I’m leading a small group studying from Romans right now. Paul is devoting much time to bridging the divide between the significant racial divide of his day–Jew v non-Jew.

It was painful to me in the last presidential election to watch one marketing message very clearly playing on the racial fears or prejudices of a group of Americans while the other candidate failed to come out strongly as one who would bridge the gap.

The same attitudes are springing up world-wide. Look at the unrest in Europe right now.

Where is the next Martin Luther King, Jr. who can raise a powerful voice in a non-violent way to unify people instead of dividing them?

Watch Out For What Can Kill Your Soul

January 12, 2017

Fear him who can kill both (your body and your soul). — Jesus

There does not seem to be a lot of attention paid these days to a spiritual person identified as Satan or The Deceiver in the New Testament. The medieval drawings of the Devil are often stuck in our memories.

Just as we talk about God whispering to us, someone else whispers to us. “Go ahead and do that. It’ll be fun. Everyone does it.”

There is a cartoon character who lives deep in the Appalachian mountains. A “good old boy”, he fishes, plays checkers, cheats at cards, and brews illegal moonshine. Sometimes the artist would draw Snuffy Smith with a small angel hovering over one shoulder and a small devil hovering over the other. These beings would engage in a verbal tug of war to influence Snuffy’s next decision.

Do you ever feel that same tug of war played out in your mind?

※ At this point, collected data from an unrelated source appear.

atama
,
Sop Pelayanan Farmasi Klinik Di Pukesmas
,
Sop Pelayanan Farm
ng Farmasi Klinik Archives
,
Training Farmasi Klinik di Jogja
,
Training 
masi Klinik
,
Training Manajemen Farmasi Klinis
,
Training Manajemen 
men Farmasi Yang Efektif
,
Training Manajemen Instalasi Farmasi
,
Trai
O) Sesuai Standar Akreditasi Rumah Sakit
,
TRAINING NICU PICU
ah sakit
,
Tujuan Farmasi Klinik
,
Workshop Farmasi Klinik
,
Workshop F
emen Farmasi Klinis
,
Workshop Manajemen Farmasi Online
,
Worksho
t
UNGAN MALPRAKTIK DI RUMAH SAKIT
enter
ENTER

Andy Stanley has advised that whenever you get a feeling of uncertainty about a decision or proposed activity, you should stop and consider. Don’t just act rashly. There is that tug of war going on within you.

I’m teaching on Romans again. While studying about it, I ran into a commentator who said that while the other Pauline letters were written to people he knew or churches he had founded, he had never been to Rome and knew only a few of the Romans there. Therefore, he concludes, he wrote a dispassionate theological treatise.

Dispassionate? Where was this guy when he read the letter?

When I read the last half of the first chapter I feel the outrage and disgust of person who simply cannot believe the open flaunting of moral standards that he witnesses in Corinth–the city where he was when he wrote Romans.

“They became futile in their thinking, and their senseless minds were darkened.” And again, “Claiming to be wise, they became fools.” He talks about giving in to their passions and their debased minds. Then he lists all the things that he sees.

The Deceiver has cost them their souls. Fear him who can kill the soul.